Linear interpolation between solutions: Train two networks → linearly interpolate their weights → plot loss along the interpolation. Used to study mode connectivity.
These visualizations are always 2D slices of a fundamentally higher-dimensional object. Useful for intuition — never the full picture.
🎓 Connection to MoAI algorithms
Every search/optimization algorithm in MoAI operates on some notion of a loss/fitness/value surface:
Hill Climbing — myopic local probing; gets stuck on first ridge
Simulated Annealing — accepts uphill moves with exp(−Δ/T) to escape local minima
Local Beam Search — k parallel probes; “fitness landscape” terminology
Genetic Algorithms — population samples spread across the surface; selection + crossover combine samples from different regions
Gradient Descent — uses the gradient (local slope) to descend fastest
Gradient Backpropagation — the computational technique that gives you ∇L(θ) cheaply for neural nets
“Why does algorithm X get stuck?” almost always reduces to “X cannot see the global shape of the surface — only its local neighborhood.” The fixes (restart, temperature, beams, momentum, second-order info) are all ways of using slightly more global information without paying the full cost of mapping the entire surface.
🪤 Common misconceptions
"SGD builds the loss surface from training samples"
No. SGD evaluates the loss at exactly one point (current θ) on a mini-batch, computes the gradient at that point, takes a step. It never accumulates a model of the surface. The training trajectory through the surface is what we sometimes visualize — but the surface itself is the mathematical object defined by the dataset and the model.
"The loss is 3D because I see 3D pictures of it"
The pictures are 2D slices through high-D surfaces. Real neural net losses live in millions to billions of dimensions.

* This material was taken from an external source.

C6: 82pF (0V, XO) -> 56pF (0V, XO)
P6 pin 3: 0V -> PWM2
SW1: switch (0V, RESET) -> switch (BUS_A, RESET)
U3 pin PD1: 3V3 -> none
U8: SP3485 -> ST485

"Local minima are why deep learning is hard"
In high dimensions, saddle points dominate. Modern optimizers (Adam, momentum) are designed to escape saddles, not minima.
"More parameters → more local minima → harder to optimize"
Counterintuitively, wider networks often have easier loss landscapes — over-parameterization tends to flatten and connect basins (lottery ticket / mode connectivity literature).